Success story: Town solves I & I problems through persistence and teamwork

via: MN Pollution Control Agency

Inflow and infiltration were once big problems for the small town of Good Thunder in Blue Earth County in southern Minnesota. By being persistent and working as a team, city councilors and staff were able to take advantage of opportunities and detect major sources of I & I.

The town of 583 people has a pond system designed to treat an average of 50,000 gallons per day (gpd) of wastewater, and up to 85,000 gpd during wet weather. But a large rain event or spring thaw would result in 300,000 gpd going through the system. That meant many discharges to the Maple River during the spring and fall to keep up with the overload. It also meant extra expenses for Good Thunder and a lot of worry for Brian Severns, wastewater operator for the town.

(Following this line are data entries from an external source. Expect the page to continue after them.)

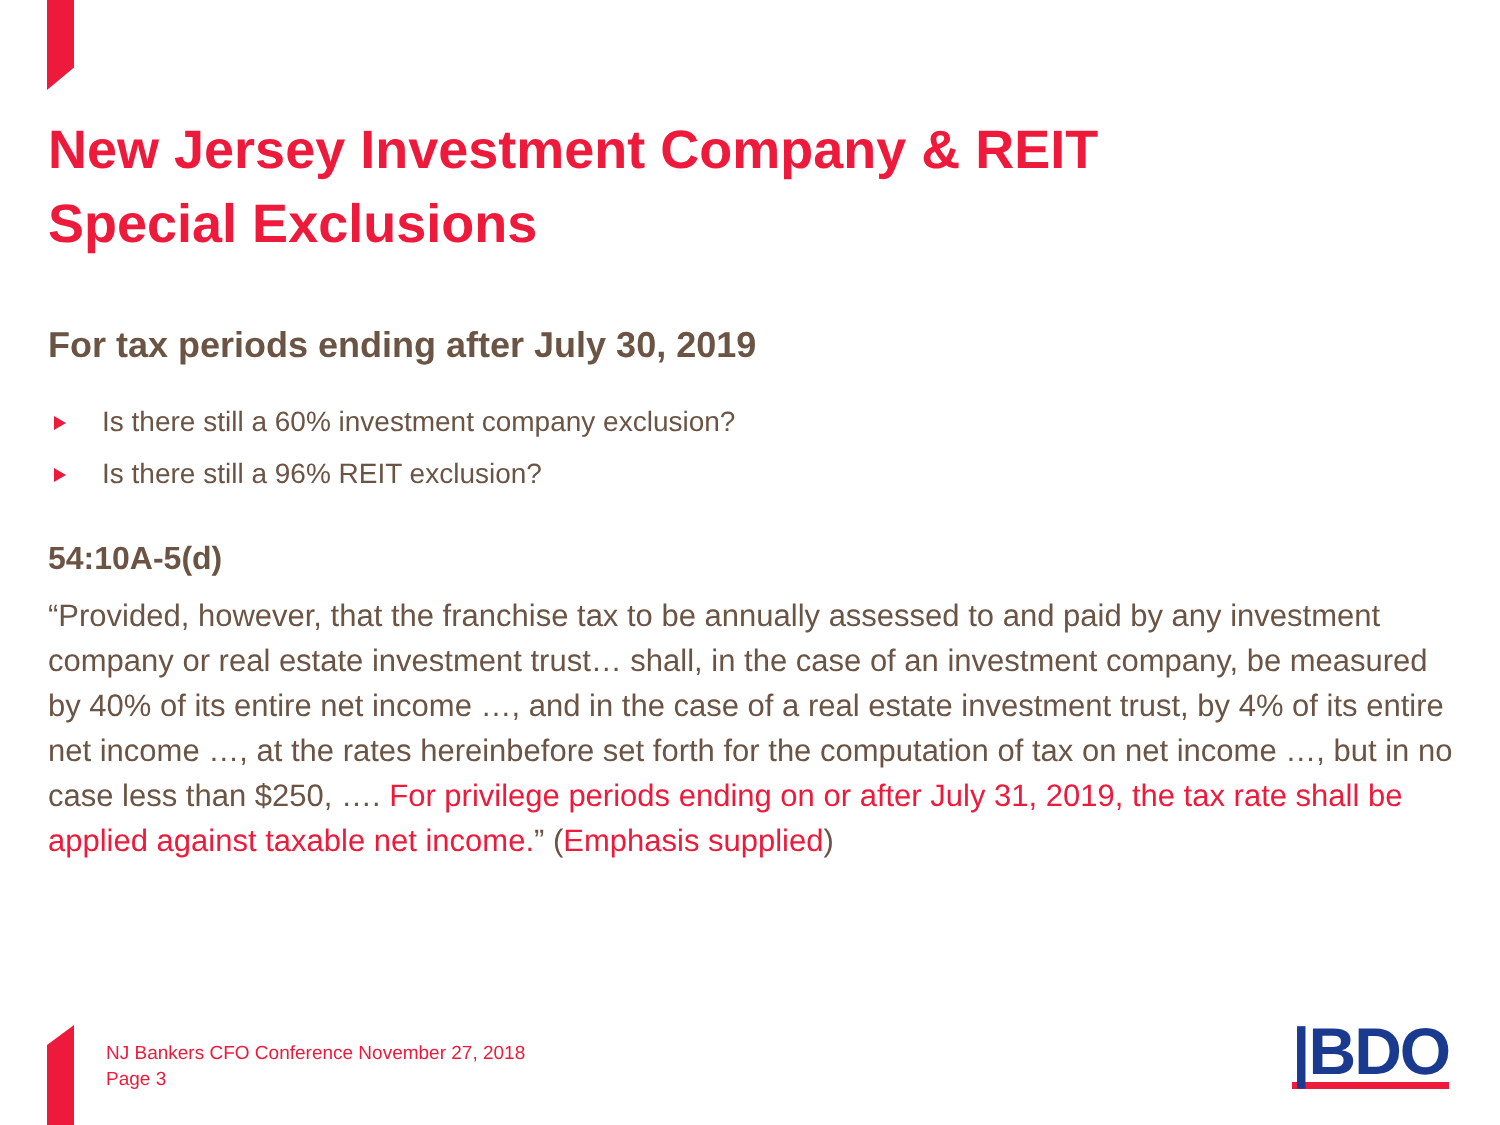New Jersey Investment Company & REIT
Special Exclusions
For tax periods ending after July 30, 2019
Is there still a 60% investment company exclusion?
Is there still a 96% REIT exclusion?
54:10A-5(d)
“Provided, however, that the franchise tax to be annually assessed to and paid by any investment company or real estate investment trust… shall, in the case of an investment company, be measured by 40% of its entire net income …, and in the case of a real estate investment trust, by 4% of its entire net income …, at the rates hereinbefore set forth for the computation of tax on net income …, but in no case less than $250, …. For privilege periods ending on or after July 31, 2019, the tax rate shall be applied against taxable net income.” (Emphasis supplied)
NJ Bankers CFO Conference November 27, 2018
Page 3
|BDO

In the last year, Good Thunder has decreased its influent flow by more than half, saving the town money through:


  • Less water flowing through the drinking water and wastewater treatment systems
  • Fewer hours of staff time managing the system
  • Less need for pumping, meaning reduced wear on equipment and lower electrical costs
  • Avoiding the cost of buying land and building a new pond to accommodate the hydraulic overload

 “It saves me a lot of worry at night,” Severns added with a laugh.


The town took a multi-faceted approach to solving the problem.

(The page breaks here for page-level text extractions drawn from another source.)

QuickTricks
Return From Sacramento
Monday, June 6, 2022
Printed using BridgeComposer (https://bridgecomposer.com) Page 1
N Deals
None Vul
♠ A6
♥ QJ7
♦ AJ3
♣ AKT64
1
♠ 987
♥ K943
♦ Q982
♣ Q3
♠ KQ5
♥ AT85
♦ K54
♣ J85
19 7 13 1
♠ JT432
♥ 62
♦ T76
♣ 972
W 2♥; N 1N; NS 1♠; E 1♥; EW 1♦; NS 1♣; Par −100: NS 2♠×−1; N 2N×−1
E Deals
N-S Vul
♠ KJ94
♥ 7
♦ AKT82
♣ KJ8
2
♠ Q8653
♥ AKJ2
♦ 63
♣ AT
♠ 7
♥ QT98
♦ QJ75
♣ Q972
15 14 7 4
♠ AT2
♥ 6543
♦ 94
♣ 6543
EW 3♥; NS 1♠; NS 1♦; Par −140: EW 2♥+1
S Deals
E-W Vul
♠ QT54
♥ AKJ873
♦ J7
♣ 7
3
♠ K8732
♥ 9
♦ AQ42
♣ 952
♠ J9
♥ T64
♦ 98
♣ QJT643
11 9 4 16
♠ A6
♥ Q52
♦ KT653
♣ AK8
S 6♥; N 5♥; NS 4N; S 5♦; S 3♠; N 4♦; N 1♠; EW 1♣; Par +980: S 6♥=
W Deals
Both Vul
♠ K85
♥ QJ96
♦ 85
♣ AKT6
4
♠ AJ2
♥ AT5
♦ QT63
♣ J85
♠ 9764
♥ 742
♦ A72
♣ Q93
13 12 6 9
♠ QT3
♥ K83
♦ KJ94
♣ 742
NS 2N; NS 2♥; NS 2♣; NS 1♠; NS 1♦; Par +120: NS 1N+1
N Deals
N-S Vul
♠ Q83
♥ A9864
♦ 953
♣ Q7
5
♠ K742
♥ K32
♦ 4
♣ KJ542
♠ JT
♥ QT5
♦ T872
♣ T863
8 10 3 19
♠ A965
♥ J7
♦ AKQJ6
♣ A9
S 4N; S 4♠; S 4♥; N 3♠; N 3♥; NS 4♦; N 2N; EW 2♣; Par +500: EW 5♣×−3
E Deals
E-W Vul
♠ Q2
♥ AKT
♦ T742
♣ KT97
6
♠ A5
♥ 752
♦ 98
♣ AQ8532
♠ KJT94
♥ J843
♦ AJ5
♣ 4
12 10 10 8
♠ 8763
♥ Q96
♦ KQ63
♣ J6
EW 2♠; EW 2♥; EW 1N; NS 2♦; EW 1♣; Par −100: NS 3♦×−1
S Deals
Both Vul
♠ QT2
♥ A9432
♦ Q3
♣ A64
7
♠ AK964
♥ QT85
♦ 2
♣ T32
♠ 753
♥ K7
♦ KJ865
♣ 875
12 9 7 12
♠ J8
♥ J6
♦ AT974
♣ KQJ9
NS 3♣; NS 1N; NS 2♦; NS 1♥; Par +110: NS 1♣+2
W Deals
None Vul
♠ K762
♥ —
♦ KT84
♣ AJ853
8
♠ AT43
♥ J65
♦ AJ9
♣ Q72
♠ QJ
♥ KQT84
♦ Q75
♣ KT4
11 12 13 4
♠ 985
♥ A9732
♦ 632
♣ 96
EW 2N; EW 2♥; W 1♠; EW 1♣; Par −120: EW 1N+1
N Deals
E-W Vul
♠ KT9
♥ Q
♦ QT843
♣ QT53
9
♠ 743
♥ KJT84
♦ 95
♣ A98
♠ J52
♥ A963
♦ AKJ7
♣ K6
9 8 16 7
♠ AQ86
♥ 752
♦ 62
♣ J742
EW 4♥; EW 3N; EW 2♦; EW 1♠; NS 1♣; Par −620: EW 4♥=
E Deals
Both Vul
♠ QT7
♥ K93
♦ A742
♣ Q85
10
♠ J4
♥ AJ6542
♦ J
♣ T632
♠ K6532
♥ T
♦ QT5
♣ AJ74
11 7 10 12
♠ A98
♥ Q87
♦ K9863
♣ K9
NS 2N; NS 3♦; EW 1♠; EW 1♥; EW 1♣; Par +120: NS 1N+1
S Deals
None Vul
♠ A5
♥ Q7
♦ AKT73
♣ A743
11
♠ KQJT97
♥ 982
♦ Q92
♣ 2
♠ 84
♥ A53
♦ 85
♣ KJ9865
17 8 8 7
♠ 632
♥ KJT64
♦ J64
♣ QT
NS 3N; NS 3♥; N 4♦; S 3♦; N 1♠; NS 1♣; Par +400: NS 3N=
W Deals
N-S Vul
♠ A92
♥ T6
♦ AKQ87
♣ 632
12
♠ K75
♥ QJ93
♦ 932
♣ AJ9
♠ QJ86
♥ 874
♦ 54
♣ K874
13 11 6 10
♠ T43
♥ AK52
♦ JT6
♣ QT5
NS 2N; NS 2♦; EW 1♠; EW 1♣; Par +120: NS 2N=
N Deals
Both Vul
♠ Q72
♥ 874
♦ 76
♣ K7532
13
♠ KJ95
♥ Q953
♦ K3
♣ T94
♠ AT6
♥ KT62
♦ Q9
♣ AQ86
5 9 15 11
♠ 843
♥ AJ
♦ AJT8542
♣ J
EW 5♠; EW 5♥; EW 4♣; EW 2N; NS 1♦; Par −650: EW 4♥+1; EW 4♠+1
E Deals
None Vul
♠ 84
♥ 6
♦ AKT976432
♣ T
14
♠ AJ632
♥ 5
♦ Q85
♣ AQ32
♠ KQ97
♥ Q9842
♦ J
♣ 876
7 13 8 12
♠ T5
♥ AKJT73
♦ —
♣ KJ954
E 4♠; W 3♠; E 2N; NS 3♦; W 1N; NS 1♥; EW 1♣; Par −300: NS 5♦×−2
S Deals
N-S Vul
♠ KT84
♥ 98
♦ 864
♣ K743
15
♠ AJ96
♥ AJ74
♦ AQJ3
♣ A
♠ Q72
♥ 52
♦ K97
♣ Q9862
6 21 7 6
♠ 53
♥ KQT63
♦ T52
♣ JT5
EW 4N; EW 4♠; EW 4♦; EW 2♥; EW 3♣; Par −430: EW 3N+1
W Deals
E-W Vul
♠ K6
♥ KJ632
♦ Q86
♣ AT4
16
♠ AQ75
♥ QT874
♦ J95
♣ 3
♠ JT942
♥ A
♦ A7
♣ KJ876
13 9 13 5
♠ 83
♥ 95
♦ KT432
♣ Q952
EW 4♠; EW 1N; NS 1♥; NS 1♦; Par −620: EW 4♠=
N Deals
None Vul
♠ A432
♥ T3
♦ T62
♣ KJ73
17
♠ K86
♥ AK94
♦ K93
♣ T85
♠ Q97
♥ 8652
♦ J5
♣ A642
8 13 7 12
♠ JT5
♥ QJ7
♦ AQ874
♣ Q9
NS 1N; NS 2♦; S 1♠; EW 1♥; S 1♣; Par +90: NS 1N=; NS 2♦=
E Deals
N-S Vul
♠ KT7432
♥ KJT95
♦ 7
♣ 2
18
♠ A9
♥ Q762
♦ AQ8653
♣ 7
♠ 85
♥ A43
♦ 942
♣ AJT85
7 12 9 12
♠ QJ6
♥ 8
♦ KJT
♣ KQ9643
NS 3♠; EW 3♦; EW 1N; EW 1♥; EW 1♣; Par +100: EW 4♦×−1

When the state of Minnesota reconstructed Highway 66 that runs along the eastern edge of Good Thunder, it recommended replacing or lining the town’s sewer main. The town chose lining and that stopped the major source of I & I to the pond system.


Good Thunder also worked with the Minnesota Rural Water Association to look for leaks in its drinking water lines. It found many small and one big residential leaks that, once corrected, dramatically dropped the amount of water being treated and pumped for drinking as well as the water flowing to the wastewater system for treatment.


In addition, the town inspected sump pump systems, contracted a company to inspect the sewer lines with cameras, and educated residents and businesses on I & I issues through newsletters and utility bill messages.


“Even though we got the big stuff, we’re going after the little stuff,” Severns said.


Instead of discharging the ponds twice in the spring and three times in the fall, he is hoping that drops to one per spring and per fall. That’s good news for the river too because a longer retention time means a bigger reduction in phosphorus levels in the discharges.


Severns has sound advice for other cities tackling I & I problems:


  • Provide the city council with a visualization of the data behind the problem. Using an Excel spreadsheet, Severns tracked rainfall, drinking water pumped from the town’s well, and water influent to the wastewater system.  He then provided a bar graph of the data to the city council every month so it could visualize the problem and see progress with each step taken.
  • Educate residents and businesses on the importance of I & I.
  • Use cameras to look for leaks in pipes.
  • Take a team approach with the city council and maintenance staff. Severns credits Good Thunder’s maintenance worker, Brian Beckel, with doing much of the work.
  • Take advantage of Minnesota Rural Water Association resources. Severns called this association “essential” to the problem-solving.


“Patience is a virtue because sometimes it takes a lot of detective work to fix. By doing due diligence, you’ll figure it out,” he said.